1. A bio-larvicidal composition comprising an ethyl acetate extract of Cymodocea serrulata, wherein the extract contains octadecadienoic acid as a major constituent, and wherein said composition is effective against mosquito larvae selected from Anopheles stephensi, Aedes aegypti, and Culex quinquefasciatus.

2. The composition of claim 1, wherein the extract is obtained by macerating dried powdered Cymodocea serrulata in ethyl acetate solvent for 5–15 days, filtering, and concentrating the solvent.

3. The composition of claim 1, wherein the extract further comprises bioactive compounds selected from N-hexadecanoic acid, spinasterone, cholesta-22,24-dien-5-ol, hexatriacontane, and 2,7-octadiene-1,6-diol.

4. The composition of claim 1, wherein the extract demonstrates LC50 values of about 10–11 mg/mL for Anopheles stephensi, 12–13 mg/mL for Aedes aegypti, and 14–15 mg/mL for Culex quinquefasciatus.

5. The composition of claim 1, wherein the extract causes histopathological changes in mosquito larvae including epithelial shrinkage, gut disruption, and muscle degeneration.

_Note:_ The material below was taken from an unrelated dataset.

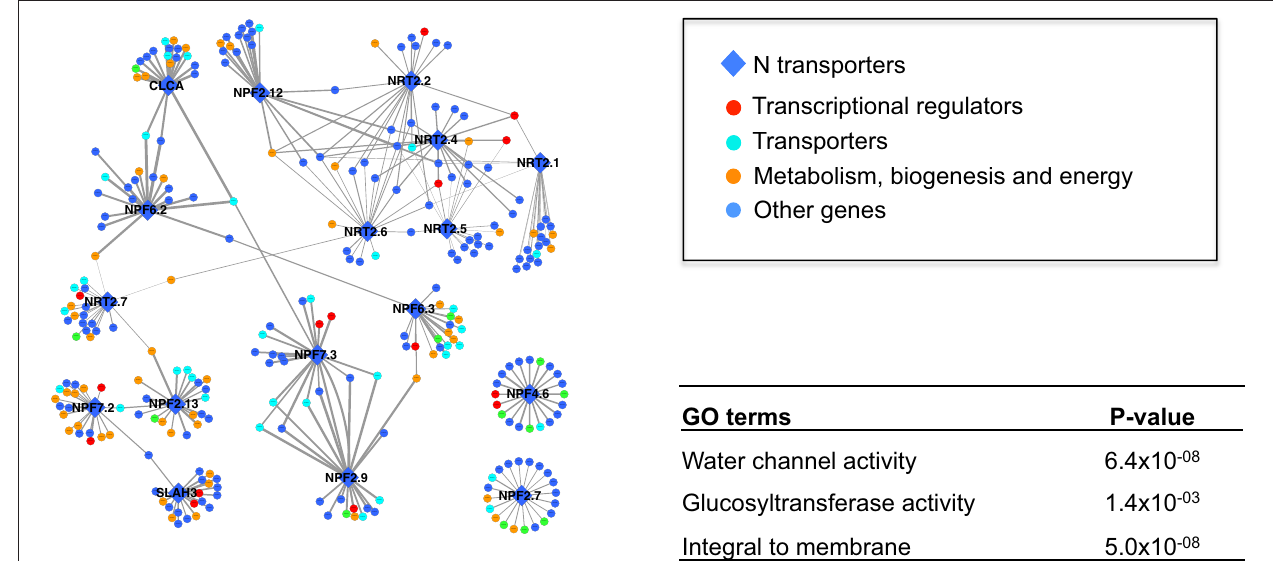
FIGURE 2 | The coexpression network of 17 N transporters. Only the top 20 coexpressed genes for each N transporter were included. The width of the edge is corresponding to the weight of average coexpression among 320 GEO datasets. A high resolution version of this figure and the coexpression weight can be found in Supplemental Materials ( Figure S3 and Table S3 ).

6. The composition of claim 1, wherein the extract exhibits negligible toxicity to non-target organisms including zebrafish embryos (Danio rerio) and brine shrimp (Artemia salina).

7. The composition of claim 1, further comprising a carrier medium selected from water, biodegradable polymers, oils, or emulsifiers to obtain a larvicidal formulation.

8. The composition of claim 7, wherein the formulation is selected from aqueous sprays, slow-release pellets or briquettes, and oil-based emulsions.

9. A method of controlling mosquito larvae comprising applying the composition of claim 1 to mosquito breeding sites at concentrations effective to achieve larval mortality.

10. The method of claim 9, wherein the composition is applied to stagnant water bodies, drains, or breeding habitats at dosages of 10–50 mg/mL to achieve at least 80% larval mortality within 24 hours.